Faux slow cookin’…

Other than the runny stuff you have on hot dogs, my family growing up in South Carolina didn’t eat much chili. The standard fare in our house consisted of lots of KFC, TV dinners, macaroni and cheese, roast beef, spaghetti (our international option), and fish sticks (on Fridays cause the Pope said my granddaddy had to). When the chili option was offered, it was because there was a lot of leftover spaghetti sauce, altered only by the addition of red beans and the slightest hint of cayenne pepper. Corn bread (Jiffy with sugar added) and iced tea were served with it and everyone was happy.

When I moved across the country to eventually end up in Oregon, my palette was shocked at first, but I quickly caught on. It turned out that, once you got past the Rockies, Chinese food didn’t involve cans, not all peanuts were boiled, and Tex Mex was a glorious thing! Who knew!?

I had been in Oregon for about 2 years when I decided to participate in a chili cook-off at a company I’d been with for a few months. The office-wide challenge was scheduled for one of our regular Friday afternoon ‘stop work early and drink fancy beer and learn to like your co-workers‘ soirees, and it sounded like fun. I didn’t really know many of the employees outside of my own department, and I certainly didn’t know how seriously people there would take the whole thing.
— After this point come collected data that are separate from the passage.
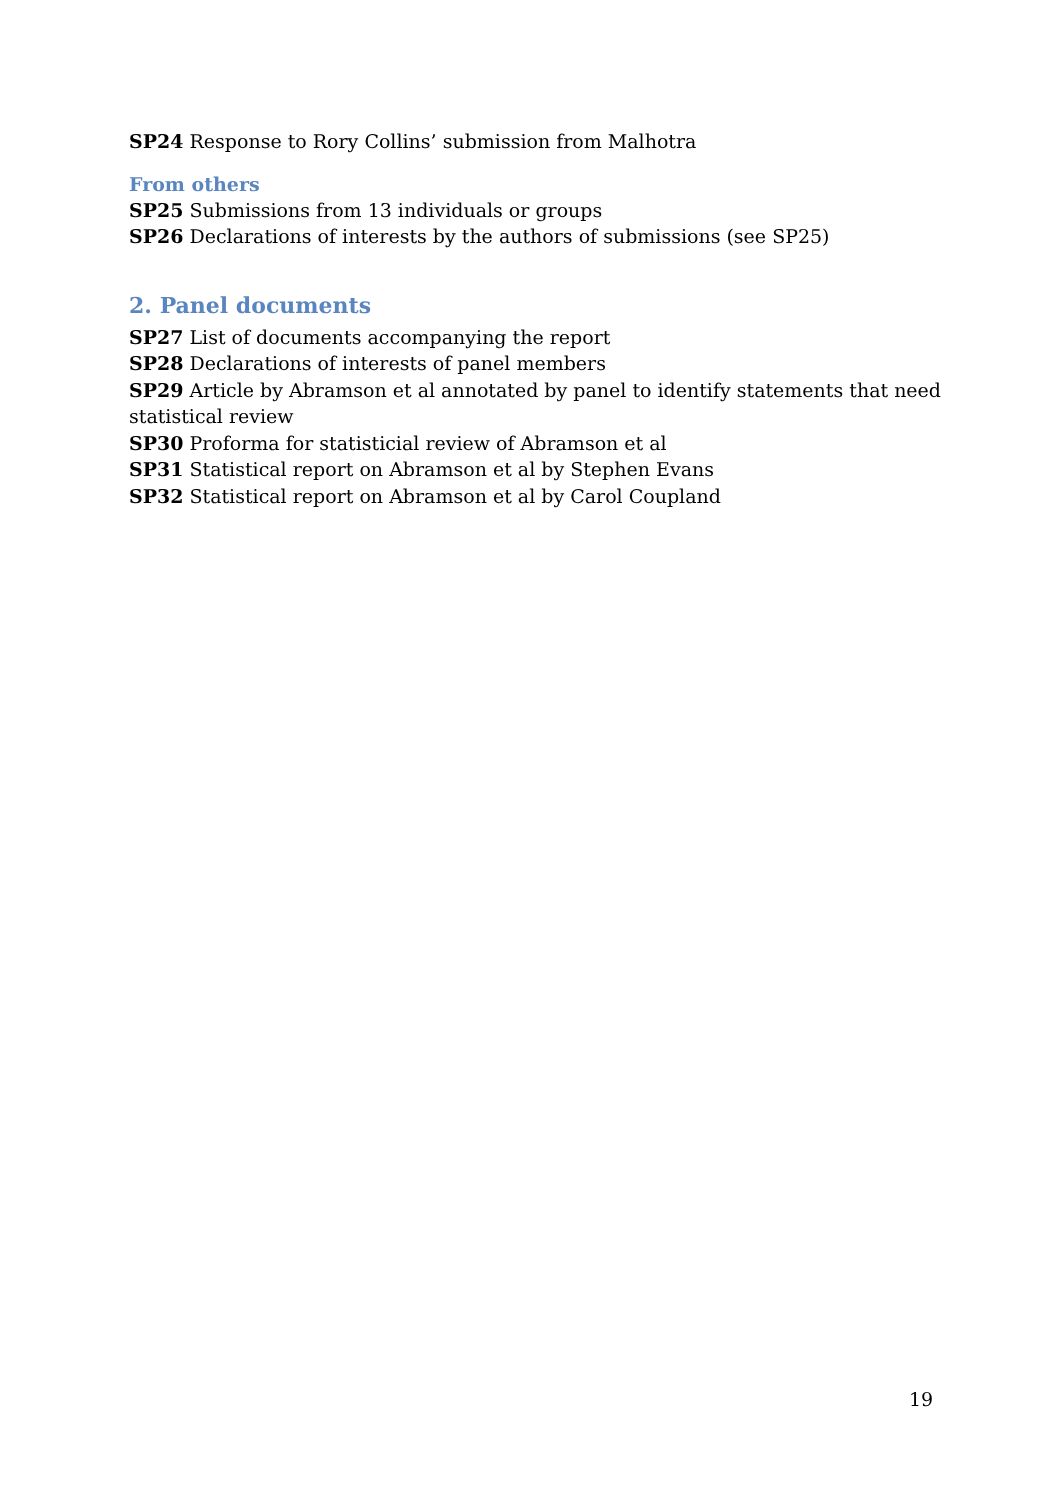SP24 Response to Rory Collins’ submission from Malhotra
From others
SP25 Submissions from 13 individuals or groups
SP26 Declarations of interests by the authors of submissions (see SP25)
2. Panel documents
SP27 List of documents accompanying the report
SP28 Declarations of interests of panel members
SP29 Article by Abramson et al annotated by panel to identify statements that need statistical review
SP30 Proforma for statisticial review of Abramson et al
SP31 Statistical report on Abramson et al by Stephen Evans
SP32 Statistical report on Abramson et al by Carol Coupland
19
After looking at tons of traditional Western-style chili recipes (and putting off shopping and cooking until the very last minute), I fired up my off-brand slow cooker and just opted to make a pot of good old spaghetti sauce chili…the kind my grandmama used to make. I doctored it up a bit by adding what seemed to be a sufficient dose of chili powder and I even threw in a few red pepper flakes I figured there would already be a ton of better chili chefs there than I could ever hope to be, and I thought, hey…something different would be fun…right?

Um…not so much.

I set my innocent enough looking Brand X crock pot alongside my competitors’ Rivals and officially trademarked Crock Pots, grabbed a foo-foo beer and headed over to the side of the room to find a spot from which to watch the festivities. I had no more than found a chair and tasted my beer when, from across the room, came the loud exclamation/question that shook me to my core:

WHO THE HELL PUT SWEET BASIL IN THIS POT OF SO-CALLED CHILI???!!!”

I wasn’t quite sure how to react to being outed as a faux chili-maker, so I just looked around the room like everyone else was doing…trying my best to looked shocked at this affront. Who would DO such a thing? SWEET BASIL…the very nerve! Tsk!

I bolted, suddenly deciding remembering that I had some urgent work to finish back at my desk. I made my apologies and sidled out of the room…putting as much space between myself and that off-brand cooker fiasco as possible!

I heard a few hours later that I’d taken last place in the cook-off. I waited for everyone else to leave before I returned to (anonymously) retrieve my (sadly still full) cookware, wondering how they judged it to be last place without even tasting it!

I know, I know…it’s a sad story of wasted food and an ego crushed even more than the tomatoes in a jar of Ragu, but I recovered. It’s worth mentioning that I still don’t care for fancy beer, but I actually do LIKE my own chili. In fact, I have a big old pot of it simmering right now. These days I do add a good bit more chili powder and I learned to replace the basil with cumin, but it still has enough day-old spaghetti flavor to make my inner Southern girl happy, and my cook-off losing inner chef smiles with every spoonful.